Ora, a questão está, portanto, em saber, no caso concreto, onde foi ou devia ser cumprida a obrigação.

Aceitando até a argumentação da sentença recorrida, no sentido de estarmos perante um contrato de fretamento de navio, vem este definido no art.º1.º do DL 191/87 de 29 de Abril como aquele em que “uma das partes (fretador) se obriga em relação à outra (afretador) a pôr à sua disposição um navio, ou parte dele, para fins de navegação marítima, mediante uma retribuição pecuniária denominada frete.” E no art.º 2.º “designa-se carta-partida o documento particular exigido para a válida celebração do contrato de fretamento”.

Constituem obrigações do fretador:

a)Apresentar o navio ao afretador na data ou época e no local acordados;
b)Apresentar o navio, antes e no início da viagem, em estado de navegabilidade, devidamente armado e equipado, de modo a dar integral cumprimento ao contrato.
c)Efectuar as viagens previstas na carta – partida.” É o que dispõe o art.º 7.º do D.L.191/87.

Ora, no caso em apreço, ao abrigo da carta- partida que titulou o contrato, o transporte da mercadoria teve origem no porto de Aveiro, com destino ao porto de Terneuzen.

Portanto, por força do contrato de fretamento em apreço, a Ré obrigou-se a pôr à disposição da segurada da Autora (Portucel) o navio, no porto de Aveiro, para  deslocar a mercadoria para o porto de Terneuzen.
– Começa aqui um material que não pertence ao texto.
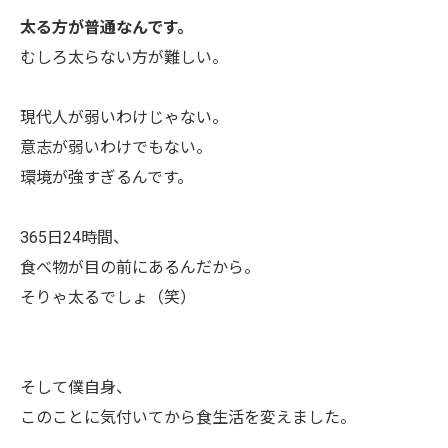
太る方が普通なんです。
むしろ太らない方が難しい。
現代人が弱いわけじゃない。
意志が弱いわけでもない。
環境が強すぎるんです。
365日24時間、
食べ物が目の前にあるんだから。
そりゃ太るでしょ（笑）
そして僕自身、
このことに気付いてから食生活を変えました。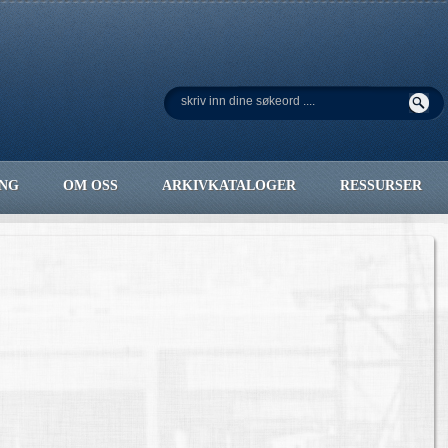
ING
OM OSS
ARKIVKATALOGER
RESSURSER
Portanto, parece-nos, ao contrário do que é entendido na decisão recorrida, que a obrigação devia e foi cumprida no Porto de Aveiro. Ali é que a obrigação principal de colocar o navio à disposição do afretador, foi cumprida.

É ainda obrigação do afretador apresentar o navio em estado de navegabilidade, devidamente armado e equipado, antes e no início da viagem: Ora esta obrigação também tinha de ser cumprida no porto de Aveiro, pois ali ocorreu o início da viagem.
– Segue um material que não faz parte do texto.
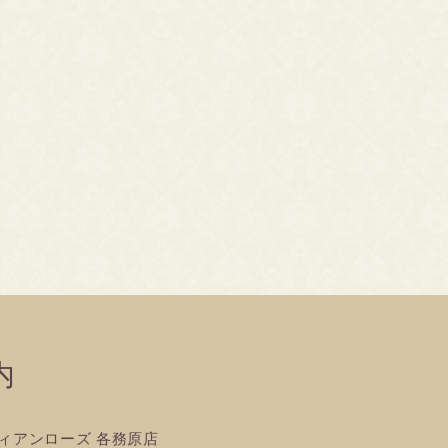
内
ィアンローズ 各務原店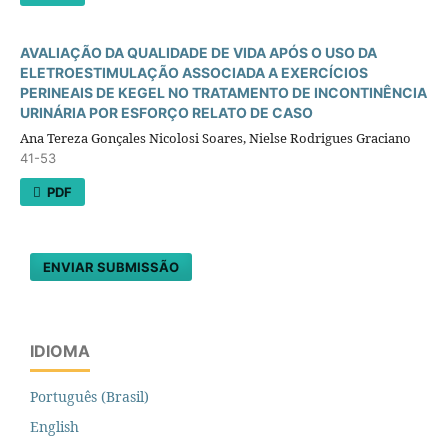
AVALIAÇÃO DA QUALIDADE DE VIDA APÓS O USO DA
ELETROESTIMULAÇÃO ASSOCIADA A EXERCÍCIOS
PERINEAIS DE KEGEL NO TRATAMENTO DE INCONTINÊNCIA
URINÁRIA POR ESFORÇO RELATO DE CASO
Ana Tereza Gonçales Nicolosi Soares, Nielse Rodrigues Graciano
41-53
PDF
ENVIAR SUBMISSÃO
IDIOMA
Português (Brasil)
English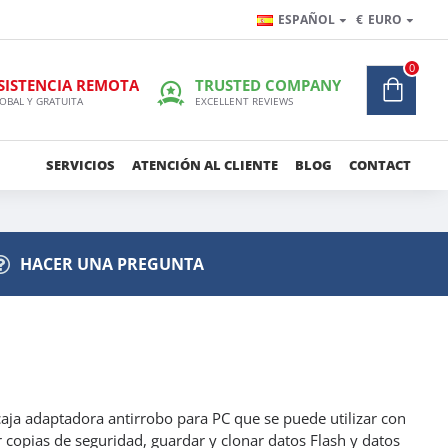
ESPAÑOL
€
EURO
0
SISTENCIA REMOTA
TRUSTED COMPANY
OBAL Y GRATUITA
EXCELLENT REVIEWS
SERVICIOS
ATENCIÓN AL CLIENTE
BLOG
CONTACT
HACER UNA PREGUNTA
a adaptadora antirrobo para PC que se puede utilizar con
 copias de seguridad, guardar y clonar datos Flash y datos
Por fim, é obrigação do fretador efectuar as viagens previstas na carta-partida. No caso em apreço, a viagem iniciou-se em Aveiro e terminou no porto holandês de Terneuzen.
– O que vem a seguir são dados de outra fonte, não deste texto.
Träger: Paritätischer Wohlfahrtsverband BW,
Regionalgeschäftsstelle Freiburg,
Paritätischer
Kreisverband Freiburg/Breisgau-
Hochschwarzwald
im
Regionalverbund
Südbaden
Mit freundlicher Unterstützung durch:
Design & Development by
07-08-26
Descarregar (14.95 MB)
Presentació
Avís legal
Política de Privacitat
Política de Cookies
Em rigor, estamos perante uma obrigação duradoura continuativa, ou seja não se se circunscreve a uma actividade momentânea do devedor, antes trata-se de um comportamento continuado que se estende no tempo[2], ou seja durante o tempo que demora a viagem entre Portugal e Holanda. E assim, não só se estende no tempo, como também no espaço. Ou seja, há deveres que integram essa obrigação complexa cujo cumprimento ocorre num Estado e outros deveres cujo cumprimento ocorre noutro. É neste contexto que se coloca a questão inicial: onde deve entender-se que a obrigação foi cumprida: no porto de Aveiro onde começou a viagem ou no porto de Terneuzen onde a mesma terminou?

Como decorre do que supra ficou exposto, dos três deveres fundamentais que integram a obrigação complexa do fretador, dois deles, claramente, tinham de ser cumpridos no Porto de Aveiro. Apenas no terceiro dever – efectuar a viagem prevista na carta – se estabelece uma conexão com o Estado Holandês. Nestas condições, teremos forçosamente de concluir que, pelo menos parte significativa da obrigação complexa e duradoura a cargo do Réu, devia ser cumprida no Porto de Aveiro. Tanto basta para atribuir competência aos Tribunais portugueses para conhecer do litígio em questão.

Por conseguinte, à luz dos critérios legais definidos no artigo 5.º do Regulamento (CE) n.º 44/2001, temos de concluir que os tribunais portugueses – neste caso o Tribunal Marítimo de Lisboa- é competente para conhecer o presente litígio.
Procedem as conclusões da Apelante.

IV-DECISÃO.

Em face do exposto, acordamos neste Tribunal da Relação de Lisboa em julgar procedente o recurso e revogando a decisão recorrida, julgar improcedente a excepção dilatória da incompetência absoluta dos tribunais portugueses para conhecer do presente litígio.

Custas pela Apelada.


Lisboa, 7 de Abril de 2016


Maria de Deus Correia
Nuno Sampaio
Maria Teresa Pardal



[1]Acórdãos do Supremo Tribunal de Justiça de 25/11/2004, Processo 04B3758 e de 03-03-2005, Processo 04A4283, ambos disponíveis em www.dgsi.pt
[2]Vide a este propósito da qualificação das obrigações. MARIO JÚLIO ALMEIDA COSTA, Direito das Obrigações, 10.ª edição, Almedina,p.699.